### SEITENAUSZUG:
☆ ☆ ☆

Beiersdorfer: Die Unterstützung der Fans war klasse und hat bei uns allen mächtig Eindruck hinterlassen. Auch die Leidenschaft, Kreativität und Hingabe unserer Fans im Hinblick auf die Gestaltung ihrer Choreographien waren außergewöhnlich. Darüber hinaus war diese Geschlossenheit im Block – gemeinsam hinter der Mannschaft zu stehen und sie nach vorne zu peitschen – richtig gut. Unsere Spieler, die in Regensburg nicht auf dem Platz mitwirkten, konnten im Rahmen der Audi Schanzer Inklusionsfahrt die Fankultur unseres FCI hautnah im Block erleben und haben nur Positives berichtet.

fci.de: Du hast die Audi Schanzer Inklusionsfahrt angesprochen, die zum insgesamt zweiten Mal stattgefunden hat und sich in eine Reihe an vielen sozialen Projekten unserer Dachmarke 'Schanzengeber' einreiht. Wie wichtig ist es, als Fußballverein auch seiner sozialen Verantwortung gerecht zu werden?

☆ ☆ ☆

### BEREITGESTELLTE DATEN:

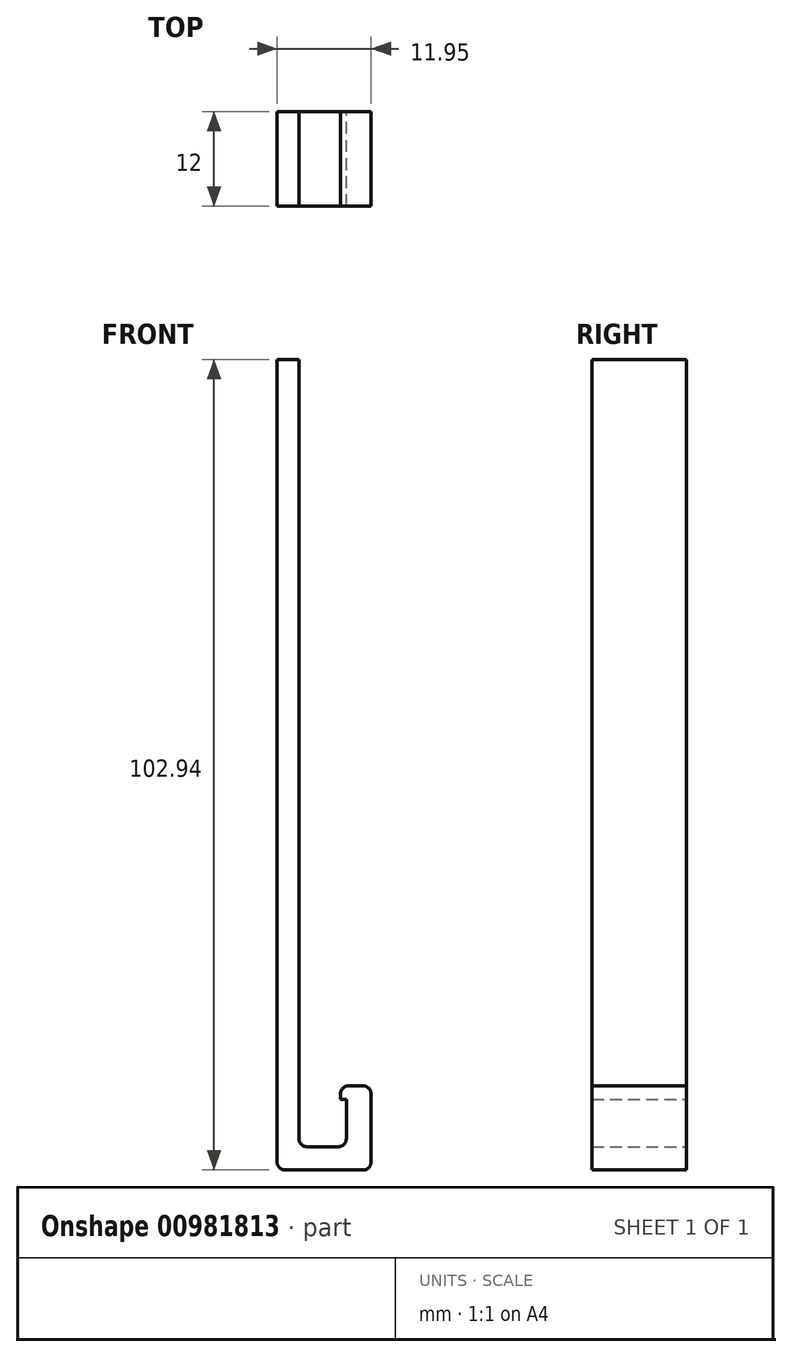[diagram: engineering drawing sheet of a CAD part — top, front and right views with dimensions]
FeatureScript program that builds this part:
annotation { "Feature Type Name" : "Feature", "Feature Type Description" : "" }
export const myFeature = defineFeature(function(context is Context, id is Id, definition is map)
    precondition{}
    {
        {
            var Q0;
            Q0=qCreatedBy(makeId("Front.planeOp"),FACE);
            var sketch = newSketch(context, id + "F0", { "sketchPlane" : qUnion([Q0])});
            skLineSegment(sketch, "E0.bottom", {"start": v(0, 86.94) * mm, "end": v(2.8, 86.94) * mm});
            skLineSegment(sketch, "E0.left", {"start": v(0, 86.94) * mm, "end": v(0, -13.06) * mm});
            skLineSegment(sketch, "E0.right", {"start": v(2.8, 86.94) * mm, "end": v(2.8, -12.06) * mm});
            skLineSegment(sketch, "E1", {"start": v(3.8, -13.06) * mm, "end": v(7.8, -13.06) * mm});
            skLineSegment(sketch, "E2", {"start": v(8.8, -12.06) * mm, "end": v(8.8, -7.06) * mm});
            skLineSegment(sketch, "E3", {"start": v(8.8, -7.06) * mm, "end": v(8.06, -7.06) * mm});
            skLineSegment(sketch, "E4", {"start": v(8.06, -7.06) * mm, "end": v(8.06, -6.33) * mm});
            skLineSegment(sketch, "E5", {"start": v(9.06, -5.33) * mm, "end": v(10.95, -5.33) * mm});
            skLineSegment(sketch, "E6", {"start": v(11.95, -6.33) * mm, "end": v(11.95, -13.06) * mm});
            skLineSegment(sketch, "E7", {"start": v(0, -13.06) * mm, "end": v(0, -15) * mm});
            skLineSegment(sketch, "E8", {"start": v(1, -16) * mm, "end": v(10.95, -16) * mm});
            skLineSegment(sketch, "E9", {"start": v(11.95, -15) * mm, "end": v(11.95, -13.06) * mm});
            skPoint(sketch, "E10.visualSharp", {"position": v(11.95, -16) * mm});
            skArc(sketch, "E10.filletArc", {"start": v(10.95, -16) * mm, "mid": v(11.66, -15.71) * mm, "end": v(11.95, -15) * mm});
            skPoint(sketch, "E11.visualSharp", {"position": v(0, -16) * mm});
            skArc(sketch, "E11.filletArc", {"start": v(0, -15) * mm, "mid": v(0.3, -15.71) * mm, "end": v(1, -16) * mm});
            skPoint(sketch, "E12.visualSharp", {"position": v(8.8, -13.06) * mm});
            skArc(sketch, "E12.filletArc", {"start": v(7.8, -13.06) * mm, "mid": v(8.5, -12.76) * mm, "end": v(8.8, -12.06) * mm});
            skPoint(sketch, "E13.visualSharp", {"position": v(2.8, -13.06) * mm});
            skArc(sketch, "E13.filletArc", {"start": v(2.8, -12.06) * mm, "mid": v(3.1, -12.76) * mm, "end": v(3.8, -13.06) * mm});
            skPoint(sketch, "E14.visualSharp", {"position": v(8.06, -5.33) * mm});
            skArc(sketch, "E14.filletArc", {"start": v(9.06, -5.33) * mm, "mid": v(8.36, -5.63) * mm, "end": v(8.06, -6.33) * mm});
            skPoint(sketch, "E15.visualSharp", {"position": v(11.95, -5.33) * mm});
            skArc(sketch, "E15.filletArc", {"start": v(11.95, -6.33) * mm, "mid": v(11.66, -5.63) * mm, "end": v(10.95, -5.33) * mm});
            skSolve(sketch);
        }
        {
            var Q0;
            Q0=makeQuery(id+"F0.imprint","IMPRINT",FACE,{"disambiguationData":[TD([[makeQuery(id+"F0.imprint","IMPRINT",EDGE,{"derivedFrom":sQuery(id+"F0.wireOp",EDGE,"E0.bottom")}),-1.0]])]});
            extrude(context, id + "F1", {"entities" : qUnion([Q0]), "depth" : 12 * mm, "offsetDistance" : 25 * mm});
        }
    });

☆ ☆ ☆

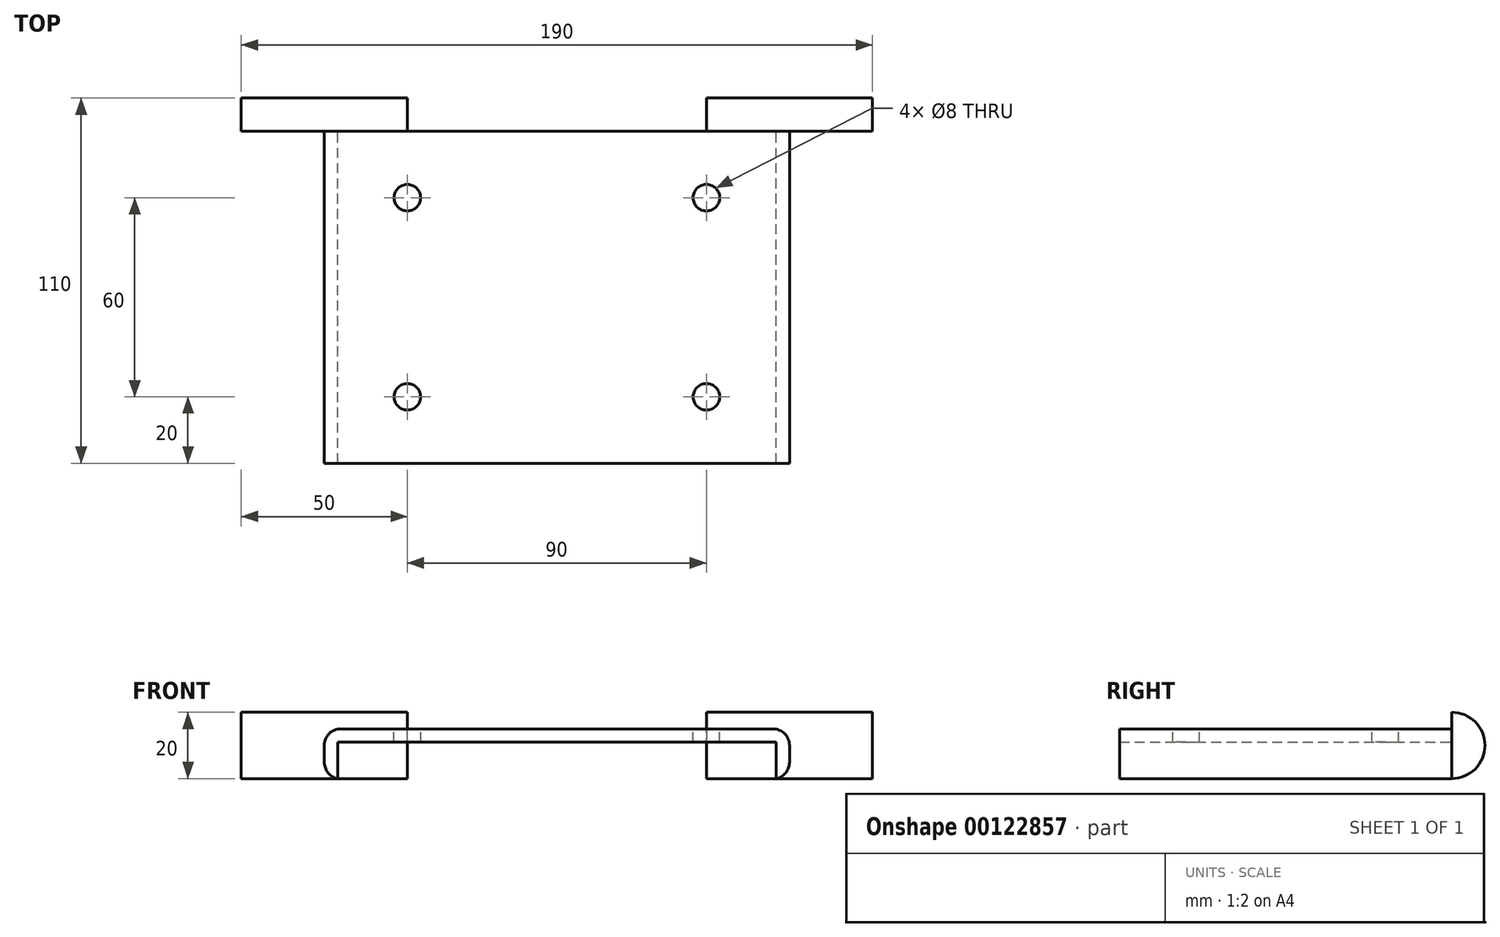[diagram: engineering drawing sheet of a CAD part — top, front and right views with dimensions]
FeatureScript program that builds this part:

☆ ☆ ☆

### AUFGABENSTELLUNG:
Beantworten Sie die folgenden Fragen anhand des Seitenauszugs:
(a) Wo erlebten die Spieler, die in Regensburg nicht auf dem Platz mitwirkten, die Fankultur des FCI?
(b) Zum wievielten Mal fand die Audi Schanzer Inklusionsfahrt statt?
(c) Wie heißt die Dachmarke, zu deren sozialen Projekten die Inklusionsfahrt gehört?
Die Listings haben hierfür keine Bedeutung.

### SCHRIFTLICHE ANTWORT:
(a) Hautnah im Block, im Rahmen der Audi Schanzer Inklusionsfahrt.
(b) Zum insgesamt zweiten Mal.
(c) 'Schanzengeber'.